APCs express HLA-II molecules (HLA-DR, HLA-DQ, and HLA-DP) to activate CD4+ helper T-cells, which play a crucial role in the immune response to HBV infection. The present study revealed that HBV infection was associated with significantly lower levels of INF-γ, IL-4, and IL-10, while previous studies have not examined this issue. Furthermore, we observed that HLA-DQB1*05:03 in the HBV group was associated with significantly lower IFN-γ and IL-4 levels, and the meta-analysis revealed that HLA-DQB1*05:03 was associated with HBV infection. Thus, the lower levels of IFN-γ and IL-4 may reflect a reduced immune response in cases with this allele, which could increase susceptibility to HBV.

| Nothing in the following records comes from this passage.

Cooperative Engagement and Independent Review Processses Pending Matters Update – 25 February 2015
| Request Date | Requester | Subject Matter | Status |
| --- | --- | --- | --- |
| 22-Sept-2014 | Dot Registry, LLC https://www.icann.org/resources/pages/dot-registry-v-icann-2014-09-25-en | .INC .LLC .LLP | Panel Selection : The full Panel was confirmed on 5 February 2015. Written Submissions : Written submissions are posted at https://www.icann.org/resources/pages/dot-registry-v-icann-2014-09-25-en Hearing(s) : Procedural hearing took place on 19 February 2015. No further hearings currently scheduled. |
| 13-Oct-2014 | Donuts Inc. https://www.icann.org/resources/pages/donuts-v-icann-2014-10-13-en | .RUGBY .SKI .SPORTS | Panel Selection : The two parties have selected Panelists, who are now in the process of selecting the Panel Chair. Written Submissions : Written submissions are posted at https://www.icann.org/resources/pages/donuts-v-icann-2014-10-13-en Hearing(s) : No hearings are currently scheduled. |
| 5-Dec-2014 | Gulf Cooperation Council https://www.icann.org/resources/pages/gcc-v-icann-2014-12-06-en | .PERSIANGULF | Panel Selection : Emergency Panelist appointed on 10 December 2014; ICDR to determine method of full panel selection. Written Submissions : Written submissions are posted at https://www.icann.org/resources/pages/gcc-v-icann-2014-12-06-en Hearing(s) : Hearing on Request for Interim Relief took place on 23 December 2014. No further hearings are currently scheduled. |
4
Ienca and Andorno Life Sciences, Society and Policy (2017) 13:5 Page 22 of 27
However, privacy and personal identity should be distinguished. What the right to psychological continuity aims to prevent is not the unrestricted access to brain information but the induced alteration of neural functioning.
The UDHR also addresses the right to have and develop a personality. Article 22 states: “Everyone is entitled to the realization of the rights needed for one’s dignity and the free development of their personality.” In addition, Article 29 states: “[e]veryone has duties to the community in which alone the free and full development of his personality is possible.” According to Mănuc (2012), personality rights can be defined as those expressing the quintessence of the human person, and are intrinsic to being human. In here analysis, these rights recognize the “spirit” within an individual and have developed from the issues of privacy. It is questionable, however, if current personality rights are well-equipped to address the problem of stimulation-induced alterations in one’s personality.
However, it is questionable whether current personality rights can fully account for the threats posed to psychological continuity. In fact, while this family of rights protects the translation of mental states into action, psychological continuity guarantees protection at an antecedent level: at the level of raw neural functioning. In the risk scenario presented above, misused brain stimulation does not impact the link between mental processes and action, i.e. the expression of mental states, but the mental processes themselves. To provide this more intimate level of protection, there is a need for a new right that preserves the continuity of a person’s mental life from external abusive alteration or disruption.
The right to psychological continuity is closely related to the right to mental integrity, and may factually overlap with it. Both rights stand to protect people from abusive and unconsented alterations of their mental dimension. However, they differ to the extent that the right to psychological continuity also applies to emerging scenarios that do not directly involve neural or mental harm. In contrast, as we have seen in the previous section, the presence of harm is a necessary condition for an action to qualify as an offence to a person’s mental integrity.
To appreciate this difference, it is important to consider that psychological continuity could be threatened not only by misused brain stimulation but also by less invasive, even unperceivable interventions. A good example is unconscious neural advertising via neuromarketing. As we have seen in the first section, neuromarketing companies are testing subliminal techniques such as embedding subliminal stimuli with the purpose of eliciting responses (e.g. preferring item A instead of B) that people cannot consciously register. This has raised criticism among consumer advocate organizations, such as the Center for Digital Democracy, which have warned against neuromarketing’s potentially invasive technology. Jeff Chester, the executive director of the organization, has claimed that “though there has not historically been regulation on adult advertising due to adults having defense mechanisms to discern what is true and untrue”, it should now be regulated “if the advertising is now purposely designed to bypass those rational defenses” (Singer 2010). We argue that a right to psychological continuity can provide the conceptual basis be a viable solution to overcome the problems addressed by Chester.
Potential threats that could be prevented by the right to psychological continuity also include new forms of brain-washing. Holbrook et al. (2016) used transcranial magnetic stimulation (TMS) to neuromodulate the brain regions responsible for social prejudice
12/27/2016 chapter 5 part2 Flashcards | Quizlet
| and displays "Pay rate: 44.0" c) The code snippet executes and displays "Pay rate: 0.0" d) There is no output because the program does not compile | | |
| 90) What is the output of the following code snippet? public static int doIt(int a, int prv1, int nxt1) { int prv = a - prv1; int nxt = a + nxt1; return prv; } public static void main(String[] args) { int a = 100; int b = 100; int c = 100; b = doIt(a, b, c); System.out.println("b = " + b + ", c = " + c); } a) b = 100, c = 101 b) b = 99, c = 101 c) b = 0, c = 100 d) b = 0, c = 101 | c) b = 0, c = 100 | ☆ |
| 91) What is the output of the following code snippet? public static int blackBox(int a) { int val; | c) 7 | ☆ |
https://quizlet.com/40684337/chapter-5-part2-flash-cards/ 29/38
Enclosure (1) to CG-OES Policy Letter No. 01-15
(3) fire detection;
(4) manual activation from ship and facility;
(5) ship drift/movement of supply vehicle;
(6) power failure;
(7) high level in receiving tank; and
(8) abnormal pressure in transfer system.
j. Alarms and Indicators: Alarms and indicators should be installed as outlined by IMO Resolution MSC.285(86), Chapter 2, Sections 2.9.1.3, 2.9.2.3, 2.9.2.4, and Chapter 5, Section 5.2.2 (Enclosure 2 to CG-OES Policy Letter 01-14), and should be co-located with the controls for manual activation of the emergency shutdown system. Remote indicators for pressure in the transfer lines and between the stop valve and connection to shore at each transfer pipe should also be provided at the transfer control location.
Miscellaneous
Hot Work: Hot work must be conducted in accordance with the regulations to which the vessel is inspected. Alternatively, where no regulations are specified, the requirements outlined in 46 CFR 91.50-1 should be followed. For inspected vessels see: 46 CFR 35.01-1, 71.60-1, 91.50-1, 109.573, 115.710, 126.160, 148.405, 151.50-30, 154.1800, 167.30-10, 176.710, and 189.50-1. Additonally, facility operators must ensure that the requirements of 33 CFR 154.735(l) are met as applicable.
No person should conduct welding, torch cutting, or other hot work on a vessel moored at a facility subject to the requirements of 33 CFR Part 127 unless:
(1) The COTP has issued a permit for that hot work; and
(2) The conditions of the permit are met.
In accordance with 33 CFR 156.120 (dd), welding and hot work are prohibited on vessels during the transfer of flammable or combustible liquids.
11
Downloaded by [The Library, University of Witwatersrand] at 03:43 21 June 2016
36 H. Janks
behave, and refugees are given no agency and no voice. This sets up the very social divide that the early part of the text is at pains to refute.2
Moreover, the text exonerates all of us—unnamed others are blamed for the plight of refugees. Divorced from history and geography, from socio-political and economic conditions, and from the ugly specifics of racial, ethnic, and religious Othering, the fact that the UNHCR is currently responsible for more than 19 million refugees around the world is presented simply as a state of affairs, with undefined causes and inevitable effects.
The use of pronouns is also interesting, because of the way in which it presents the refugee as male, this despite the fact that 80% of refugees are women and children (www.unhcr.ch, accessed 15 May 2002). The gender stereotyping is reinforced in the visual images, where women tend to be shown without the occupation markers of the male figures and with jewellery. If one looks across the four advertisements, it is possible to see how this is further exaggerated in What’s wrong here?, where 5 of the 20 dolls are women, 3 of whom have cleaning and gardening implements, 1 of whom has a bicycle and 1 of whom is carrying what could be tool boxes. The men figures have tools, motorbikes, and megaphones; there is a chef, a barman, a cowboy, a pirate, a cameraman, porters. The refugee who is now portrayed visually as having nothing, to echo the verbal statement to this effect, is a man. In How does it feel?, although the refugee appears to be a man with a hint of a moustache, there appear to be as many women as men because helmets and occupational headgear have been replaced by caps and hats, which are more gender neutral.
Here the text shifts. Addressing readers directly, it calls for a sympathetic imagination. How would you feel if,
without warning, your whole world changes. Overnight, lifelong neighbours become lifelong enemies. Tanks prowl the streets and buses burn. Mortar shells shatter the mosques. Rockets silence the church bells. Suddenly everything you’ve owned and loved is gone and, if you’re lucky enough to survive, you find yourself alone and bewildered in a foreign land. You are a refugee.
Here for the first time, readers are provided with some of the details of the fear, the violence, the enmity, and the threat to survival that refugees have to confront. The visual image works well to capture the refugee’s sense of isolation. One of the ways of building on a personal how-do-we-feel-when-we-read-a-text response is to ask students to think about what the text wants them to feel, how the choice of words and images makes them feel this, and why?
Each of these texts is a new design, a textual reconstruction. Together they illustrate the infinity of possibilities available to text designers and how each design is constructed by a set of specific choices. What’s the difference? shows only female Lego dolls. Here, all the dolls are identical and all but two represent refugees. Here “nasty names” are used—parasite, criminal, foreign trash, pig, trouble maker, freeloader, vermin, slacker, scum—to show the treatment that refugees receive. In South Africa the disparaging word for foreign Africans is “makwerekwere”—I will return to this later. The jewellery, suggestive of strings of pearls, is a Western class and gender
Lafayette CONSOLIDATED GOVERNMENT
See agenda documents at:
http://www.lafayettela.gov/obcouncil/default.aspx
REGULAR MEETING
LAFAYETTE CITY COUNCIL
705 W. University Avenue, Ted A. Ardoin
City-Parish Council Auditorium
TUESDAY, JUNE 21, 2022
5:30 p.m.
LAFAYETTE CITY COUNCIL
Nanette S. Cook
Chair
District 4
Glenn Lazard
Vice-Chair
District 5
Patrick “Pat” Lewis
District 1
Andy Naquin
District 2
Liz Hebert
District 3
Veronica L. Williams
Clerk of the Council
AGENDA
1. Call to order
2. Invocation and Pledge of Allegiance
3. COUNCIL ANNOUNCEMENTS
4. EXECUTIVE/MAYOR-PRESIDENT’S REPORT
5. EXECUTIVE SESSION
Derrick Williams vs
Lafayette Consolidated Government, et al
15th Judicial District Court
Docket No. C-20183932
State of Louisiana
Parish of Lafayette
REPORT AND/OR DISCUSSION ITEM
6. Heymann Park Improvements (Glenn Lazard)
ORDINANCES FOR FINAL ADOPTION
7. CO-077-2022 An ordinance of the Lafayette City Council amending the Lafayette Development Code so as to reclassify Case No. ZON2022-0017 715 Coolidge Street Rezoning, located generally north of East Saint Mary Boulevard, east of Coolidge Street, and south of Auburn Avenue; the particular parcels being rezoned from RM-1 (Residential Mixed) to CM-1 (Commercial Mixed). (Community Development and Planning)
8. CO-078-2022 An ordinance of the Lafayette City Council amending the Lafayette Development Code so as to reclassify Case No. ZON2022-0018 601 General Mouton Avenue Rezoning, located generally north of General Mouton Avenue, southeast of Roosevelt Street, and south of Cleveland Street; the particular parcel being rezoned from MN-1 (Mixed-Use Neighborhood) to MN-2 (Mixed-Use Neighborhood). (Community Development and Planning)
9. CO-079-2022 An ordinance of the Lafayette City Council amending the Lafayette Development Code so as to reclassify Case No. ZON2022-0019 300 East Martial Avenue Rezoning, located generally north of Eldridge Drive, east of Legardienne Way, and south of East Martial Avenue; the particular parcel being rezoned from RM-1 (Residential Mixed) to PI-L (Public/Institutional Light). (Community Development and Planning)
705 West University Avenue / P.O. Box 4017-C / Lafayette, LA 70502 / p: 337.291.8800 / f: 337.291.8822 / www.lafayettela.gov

O’Brien et al. [28] have reported that the rs3077TT genotype was associated with higher HLA-DPB1 mRNA expression in the liver, which was also associated with a lower risk of chronic HBV infection. In addition, Thomas et al. [9] demonstrated that the rs9277534GG genotype confers susceptibility to chronic HBV infection, with significantly decreased levels of HLA-DP transcripts and surface protein in HBV donors. In contrast, the present study revealed that plasma expression of HLA-DQB1 mRNA was elevated in cases with HLA-DQB1*05:03, which was associated with HBV infection susceptibility. A previous study [29] also detected elevated HLA-DQB1 mRNA expression in cases with HLA-DQB1*06:02, which was associated with narcolepsy, We also found that the risk allele DQB1*05:03 have significantly lower IFN-γ and IL-4 levels compared than protect allele DQB1*05:01, at the same time, the immune negative regulatory factor IL-10 have no difference between risk alleles and protect alleles in HBV group. From these results, we could postulate that some risk DQB1 alleles may increase DQB1 mRNA expression, resulting in decreased immunity related cytokines. Thus, additional studies and large population studies are needed to understand the relevance of HLA-DQB1 expression, especially in the context of APCs and different HBV genotype-specific antigens.

Conclusion

HBV infection susceptibility was associated with HLA-DQB1*04:01, HLA-DQB1*05:02, HLA-DQB1*05:03, and HLA-DQB1*06:01, while protection against HBV infection was associated with HLA-DQB1*05:01, HLA-DQB1*06:03, and HLA-DQB1*06:04. Spontaneous HBV clearance was associated with HLA-DQB1*02:01 and HLA-DQB1*05:02, while chronic HBV infection was associated with HLA-DQB1*06:04. In cases of HBV infection, HLA-DQB1*05:03 was associated with low levels of IFN-γ andIL-4 secretion, and with increased HLA-DQB1 mRNA expression.